_Directions for this task:_ For the string "center", count the lines in the records below that contain it. Answer with that number alone.

_Record extracts:_
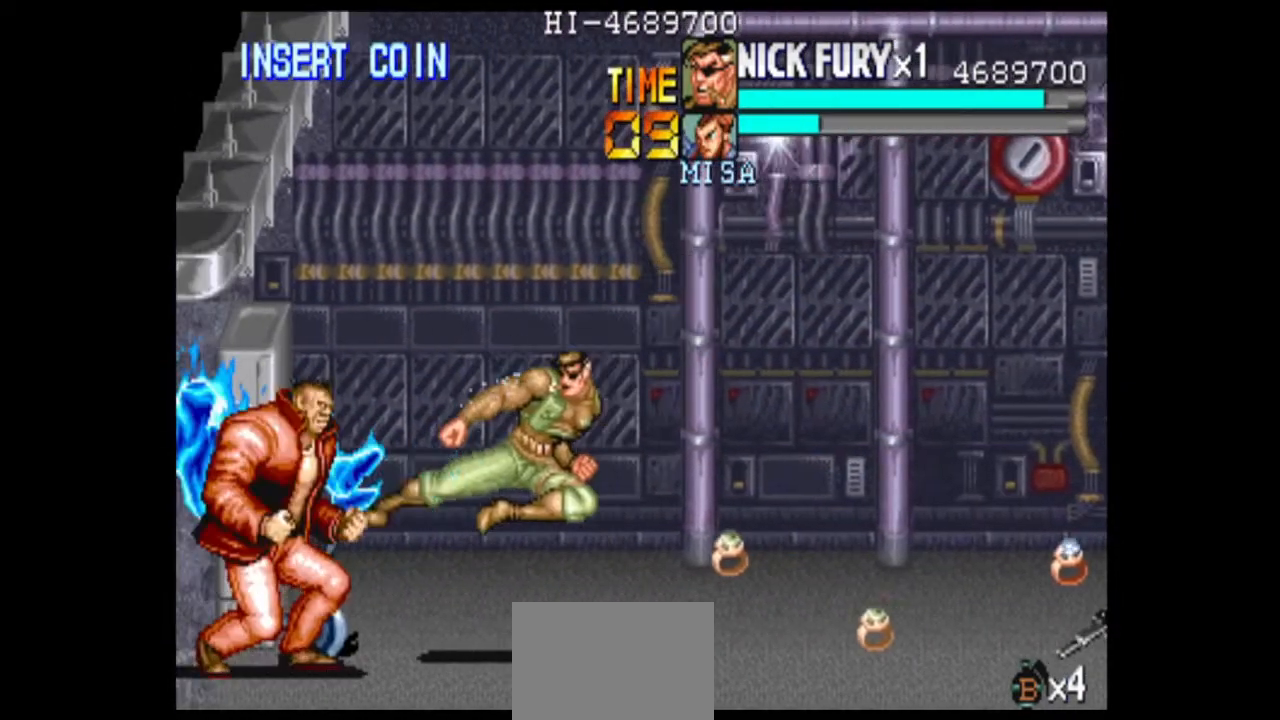
{"dt_ms": 500, "buttons": [], "left_stick": "left", "events": [[83, "B", "down"], [83, "left_stick", "center"], [167, "B", "up"], [208, "left_stick", "left"], [375, "B", "down"], [458, "B", "up"]]}
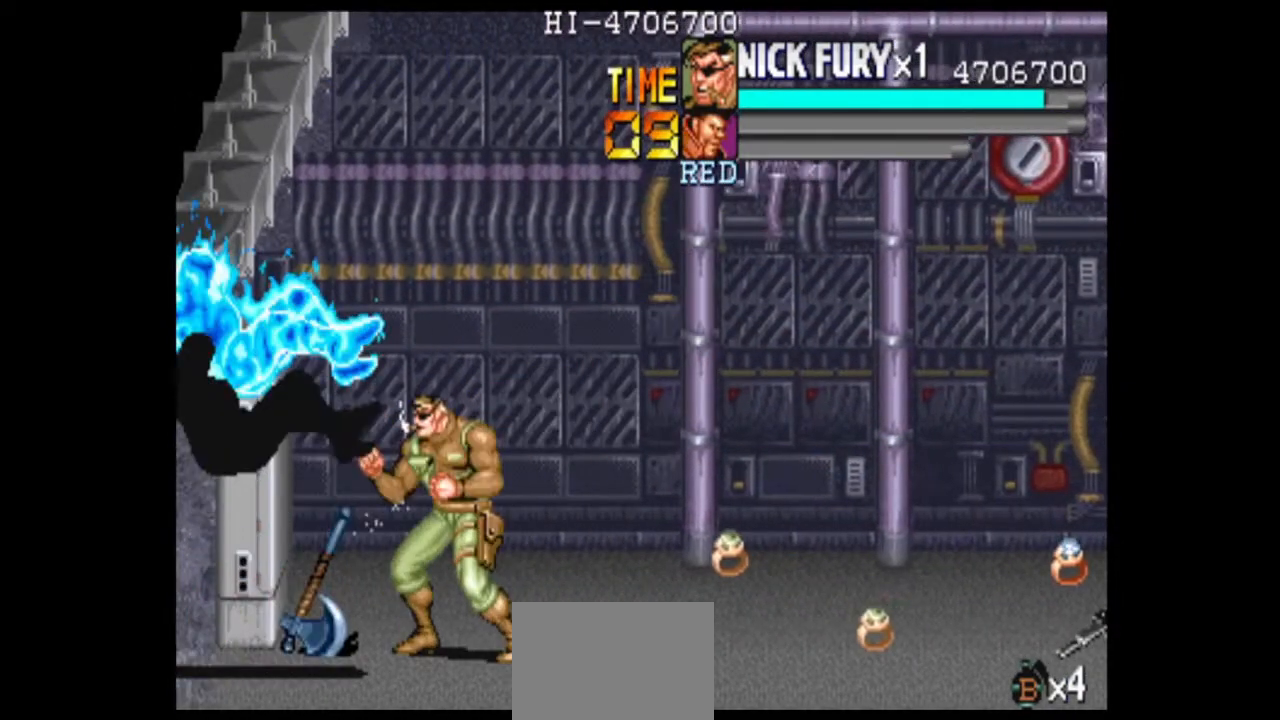
{"dt_ms": 500, "buttons": [], "left_stick": "center", "events": [[42, "B", "down"], [125, "B", "up"], [167, "left_stick", "center"]]}
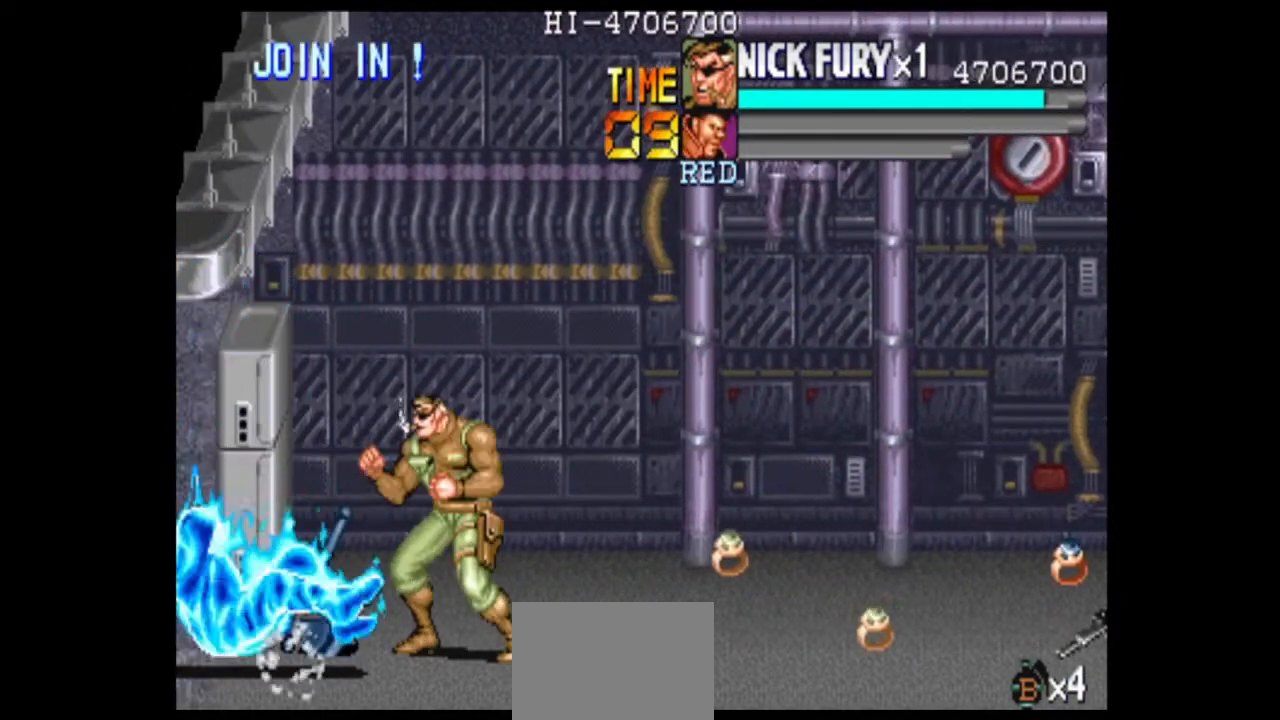
{"dt_ms": 500, "buttons": [], "left_stick": "center", "events": [[42, "left_stick", "left"], [208, "left_stick", "center"], [375, "B", "down"], [458, "B", "up"]]}
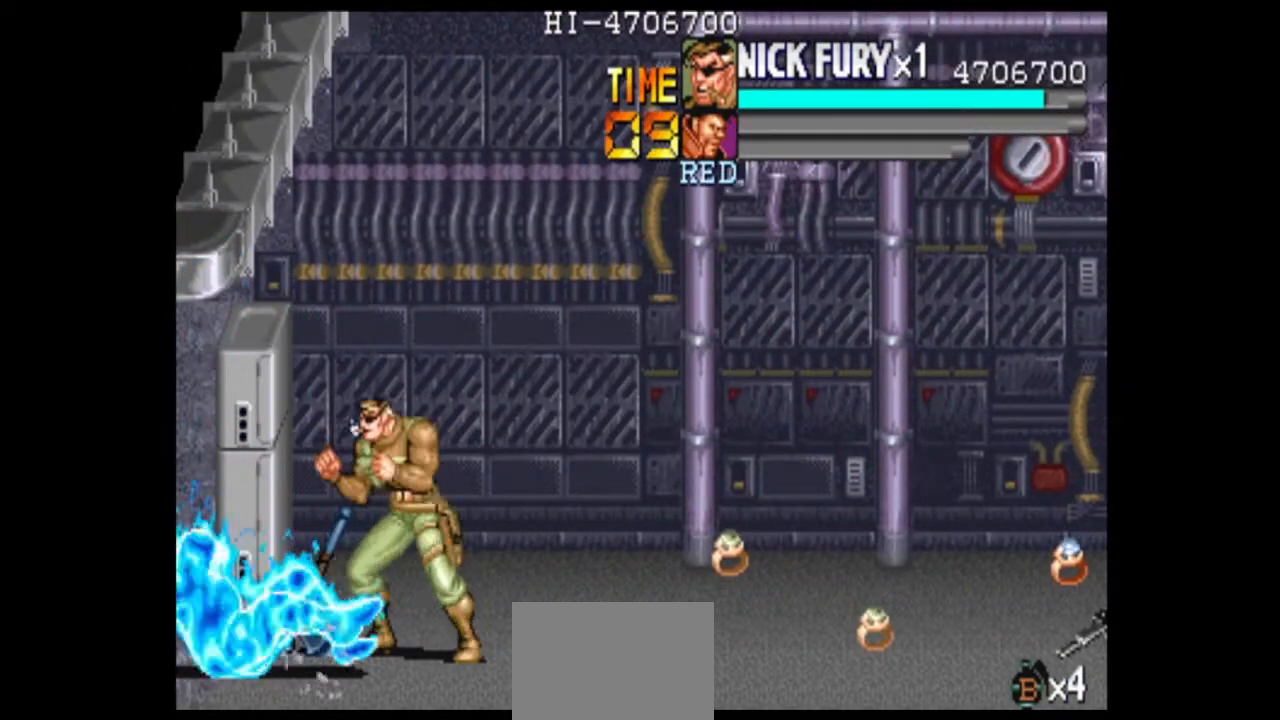
{"dt_ms": 500, "buttons": ["B"], "left_stick": "center", "events": [[42, "B", "down"], [125, "B", "up"], [208, "B", "down"]]}
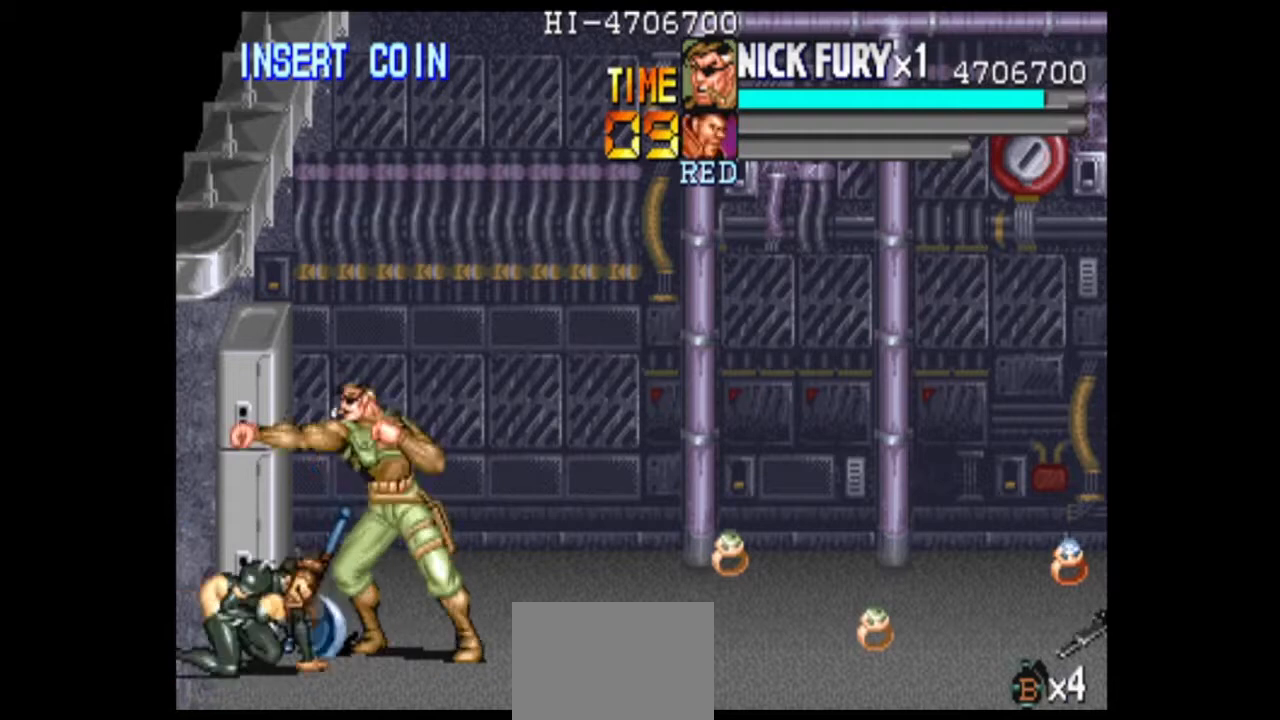
{"dt_ms": 1000, "buttons": ["B"], "left_stick": "center", "events": [[42, "B", "up"], [125, "B", "down"], [625, "B", "up"], [708, "B", "down"]]}
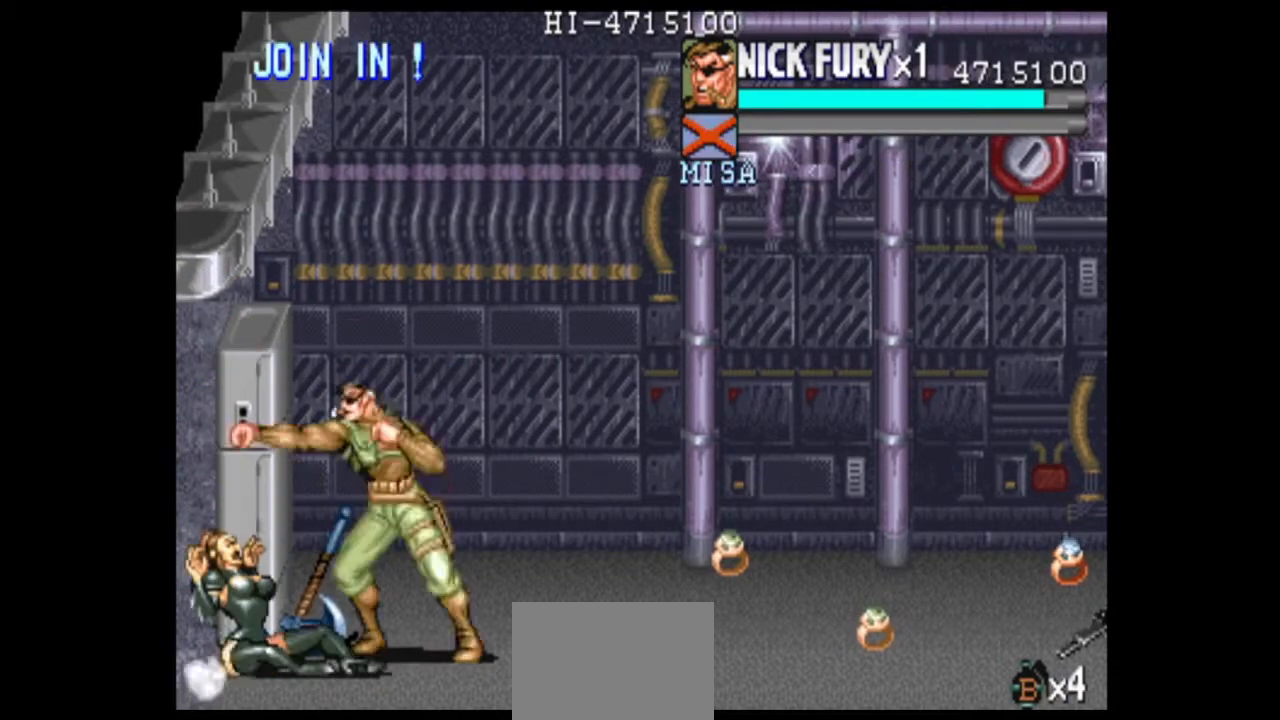
{"dt_ms": 500, "buttons": [], "left_stick": "left", "events": [[42, "B", "up"], [375, "left_stick", "left"]]}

_Exercise solution:_ 5